Authored by pdhaliwal on Jun 22 2021, 3:00 AM.

Details

Summary

The logic is almost similar to that of system.cpp with one change that
instead of adding all the memory pools to a device struct it only
keeps a single pool. The existing approach also always allocated memory on
the first HSA pool found for a GPU.

This depends on D104691. The goal of this series of patches is to remove
_atl_machine global. The next patch will drop g_atl_machine entirely.

Diff Detail

Event Timeline

pdhaliwal created this revision.Jun 22 2021, 3:00 AM
pdhaliwal requested review of this revision.Jun 22 2021, 3:00 AM
Herald added a project: Restricted Project. · View Herald TranscriptJun 22 2021, 3:00 AM
openmp/libomptarget/plugins/amdgpu/src/rtl.cpp
373

This looks like it can return a hsa_status_t directly

hsa_status_t Err = get_info();
if (Err != HSA_SUCCESS) return Err;
if (!AllocAllowed) return HSA_ERROR; // or a more specific enum
return HSA_SUCCESS;

384

control flow here is simpler if the bool Valid is dropped by isValidMemoryPool returning a hsa_status_t

478

Is this per-cpu-agent, or per-cpu-agent-with-nonzero-memory-pool? I wonder if we'd be better off with a scalar hsa_amd_memory_pool_t HostFineGrainedMemoryPool; for now

722

Ah, it includes the agents with zero available memory. Not sure distinguishing between CPU agents is helpful at present.

Also, doesn't this plus the (size > 0) check mean that a threadripper would have a vector of length 4 of the host pools, but only index 0 and 1 would be populated, and not correspond to the iteration order of CPU agents?

pdhaliwal added inline comments.Jun 22 2021, 4:28 AM
openmp/libomptarget/plugins/amdgpu/src/rtl.cpp
373

I was thinking that it would be a good idea to stop early if there any kind of error in hsa API.

478

It is per-cpu-agent.
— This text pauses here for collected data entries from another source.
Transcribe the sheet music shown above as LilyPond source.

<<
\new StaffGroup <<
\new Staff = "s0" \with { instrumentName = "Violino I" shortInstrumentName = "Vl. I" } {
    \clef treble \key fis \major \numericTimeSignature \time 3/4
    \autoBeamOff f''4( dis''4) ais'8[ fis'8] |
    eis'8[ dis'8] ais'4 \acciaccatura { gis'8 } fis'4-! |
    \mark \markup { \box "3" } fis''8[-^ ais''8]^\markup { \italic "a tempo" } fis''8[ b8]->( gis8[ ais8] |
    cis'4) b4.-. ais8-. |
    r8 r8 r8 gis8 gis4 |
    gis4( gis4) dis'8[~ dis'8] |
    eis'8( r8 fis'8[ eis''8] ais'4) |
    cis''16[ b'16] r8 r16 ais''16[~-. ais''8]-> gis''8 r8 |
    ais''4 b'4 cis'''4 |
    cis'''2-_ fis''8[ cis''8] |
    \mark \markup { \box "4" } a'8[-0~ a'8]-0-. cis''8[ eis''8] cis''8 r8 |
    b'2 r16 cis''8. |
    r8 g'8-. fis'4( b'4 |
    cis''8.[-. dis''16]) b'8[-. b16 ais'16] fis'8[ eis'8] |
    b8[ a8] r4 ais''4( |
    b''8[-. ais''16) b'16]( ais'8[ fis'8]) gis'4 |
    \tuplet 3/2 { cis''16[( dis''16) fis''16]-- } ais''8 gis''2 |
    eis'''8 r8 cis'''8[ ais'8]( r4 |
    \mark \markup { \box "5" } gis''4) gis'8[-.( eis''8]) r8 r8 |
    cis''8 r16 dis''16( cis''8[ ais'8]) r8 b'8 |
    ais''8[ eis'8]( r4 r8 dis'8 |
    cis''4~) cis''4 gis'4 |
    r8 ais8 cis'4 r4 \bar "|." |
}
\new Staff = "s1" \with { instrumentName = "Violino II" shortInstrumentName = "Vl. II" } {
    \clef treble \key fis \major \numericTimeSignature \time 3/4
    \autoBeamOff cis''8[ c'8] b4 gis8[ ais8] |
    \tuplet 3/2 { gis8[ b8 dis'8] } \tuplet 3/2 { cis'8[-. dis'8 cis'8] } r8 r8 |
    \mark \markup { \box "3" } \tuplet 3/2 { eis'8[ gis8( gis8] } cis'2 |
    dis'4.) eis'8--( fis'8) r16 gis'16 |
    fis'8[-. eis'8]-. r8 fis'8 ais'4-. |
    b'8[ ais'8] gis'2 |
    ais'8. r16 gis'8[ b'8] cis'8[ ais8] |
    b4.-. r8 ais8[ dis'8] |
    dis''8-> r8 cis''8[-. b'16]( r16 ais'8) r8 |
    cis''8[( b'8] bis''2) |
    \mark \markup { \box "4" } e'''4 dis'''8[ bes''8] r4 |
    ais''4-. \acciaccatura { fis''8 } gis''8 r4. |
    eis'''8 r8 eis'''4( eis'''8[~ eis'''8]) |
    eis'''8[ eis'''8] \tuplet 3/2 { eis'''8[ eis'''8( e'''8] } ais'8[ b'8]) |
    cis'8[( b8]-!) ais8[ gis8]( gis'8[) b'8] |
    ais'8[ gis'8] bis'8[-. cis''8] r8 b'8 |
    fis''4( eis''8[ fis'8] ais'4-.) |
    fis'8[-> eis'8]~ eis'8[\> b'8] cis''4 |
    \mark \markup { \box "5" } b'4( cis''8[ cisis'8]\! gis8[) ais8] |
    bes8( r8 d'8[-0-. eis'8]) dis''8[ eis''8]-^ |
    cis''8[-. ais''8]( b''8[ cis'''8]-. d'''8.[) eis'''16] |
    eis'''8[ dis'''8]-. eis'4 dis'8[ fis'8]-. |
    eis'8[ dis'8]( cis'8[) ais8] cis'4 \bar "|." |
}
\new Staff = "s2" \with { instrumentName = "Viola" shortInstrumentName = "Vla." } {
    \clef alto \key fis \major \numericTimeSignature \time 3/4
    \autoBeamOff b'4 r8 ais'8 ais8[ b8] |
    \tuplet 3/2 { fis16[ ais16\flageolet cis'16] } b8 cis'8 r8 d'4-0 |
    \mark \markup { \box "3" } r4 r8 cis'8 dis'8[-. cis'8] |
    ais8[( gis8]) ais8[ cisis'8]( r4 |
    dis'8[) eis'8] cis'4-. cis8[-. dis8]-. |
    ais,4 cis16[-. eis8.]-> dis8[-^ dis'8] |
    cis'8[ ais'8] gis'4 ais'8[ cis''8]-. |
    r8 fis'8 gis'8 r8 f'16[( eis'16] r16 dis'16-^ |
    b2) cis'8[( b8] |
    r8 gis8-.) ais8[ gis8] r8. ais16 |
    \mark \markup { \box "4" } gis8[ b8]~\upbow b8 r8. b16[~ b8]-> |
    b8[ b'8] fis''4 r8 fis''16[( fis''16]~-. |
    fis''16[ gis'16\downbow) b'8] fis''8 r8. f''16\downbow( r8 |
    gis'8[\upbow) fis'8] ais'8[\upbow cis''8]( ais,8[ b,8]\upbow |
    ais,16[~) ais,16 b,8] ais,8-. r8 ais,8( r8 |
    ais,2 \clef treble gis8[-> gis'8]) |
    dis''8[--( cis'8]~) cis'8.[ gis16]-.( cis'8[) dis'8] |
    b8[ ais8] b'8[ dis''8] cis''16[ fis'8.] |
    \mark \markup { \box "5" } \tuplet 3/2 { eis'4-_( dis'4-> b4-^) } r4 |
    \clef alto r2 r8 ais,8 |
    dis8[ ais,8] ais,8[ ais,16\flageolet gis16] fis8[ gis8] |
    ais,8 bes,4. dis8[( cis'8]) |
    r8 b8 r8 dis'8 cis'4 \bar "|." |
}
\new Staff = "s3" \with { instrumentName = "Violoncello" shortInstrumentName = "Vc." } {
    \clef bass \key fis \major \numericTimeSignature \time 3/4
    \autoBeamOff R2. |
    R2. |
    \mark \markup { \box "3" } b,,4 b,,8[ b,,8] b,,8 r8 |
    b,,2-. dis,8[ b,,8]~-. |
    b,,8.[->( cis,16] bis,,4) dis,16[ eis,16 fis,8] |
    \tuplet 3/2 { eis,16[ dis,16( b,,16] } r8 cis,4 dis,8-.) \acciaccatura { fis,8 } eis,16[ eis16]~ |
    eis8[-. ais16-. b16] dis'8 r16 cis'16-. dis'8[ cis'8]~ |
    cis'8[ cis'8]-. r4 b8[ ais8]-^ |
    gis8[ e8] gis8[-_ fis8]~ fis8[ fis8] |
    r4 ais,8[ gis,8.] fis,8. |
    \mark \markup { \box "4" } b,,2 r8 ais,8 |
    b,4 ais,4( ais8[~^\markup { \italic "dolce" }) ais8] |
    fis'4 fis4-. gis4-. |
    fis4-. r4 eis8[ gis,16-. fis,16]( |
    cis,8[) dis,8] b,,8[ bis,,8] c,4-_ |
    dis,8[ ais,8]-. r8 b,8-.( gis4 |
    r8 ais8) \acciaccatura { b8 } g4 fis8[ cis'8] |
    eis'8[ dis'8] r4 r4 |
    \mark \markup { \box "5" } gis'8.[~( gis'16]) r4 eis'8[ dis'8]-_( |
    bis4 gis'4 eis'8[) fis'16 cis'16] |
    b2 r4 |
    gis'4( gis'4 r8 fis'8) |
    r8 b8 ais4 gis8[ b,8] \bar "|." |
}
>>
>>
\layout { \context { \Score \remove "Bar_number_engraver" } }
I haven't added any zero size check following the existing logic. We always use only one memory pool so using single scalar should not cause any issues.

722

There is no size >0 check so it would populate all the slots.

pdhaliwal updated this revision to Diff 353616.Jun 22 2021, 5:51 AM

Fix clang-tidy errors and use scalar for host memory pool.

openmp/libomptarget/plugins/amdgpu/src/rtl.cpp
373

that's probably fair, OK

595

Can probably return the error without printing here, the caller will know it was addDeviceMemoryPool that failed anyway. Medium term it's probably worth consolidating all the misc print statements into rtl.cpp and routing them through the DP() macro

638

This looks like it should be returning a hsa_status_t, the caller may want to disable offloading if the memory pool query fails

pdhaliwal updated this revision to Diff 353869.Jun 23 2021, 1:03 AM

Addressed review comments.

pdhaliwal marked 2 inline comments as done.Jun 23 2021, 7:32 AM
This revision is now accepted and ready to land.Jun 25 2021, 8:42 AM
This revision was landed with ongoing or failed builds.Jun 28 2021, 4:28 AM
This revision was automatically updated to reflect the committed changes.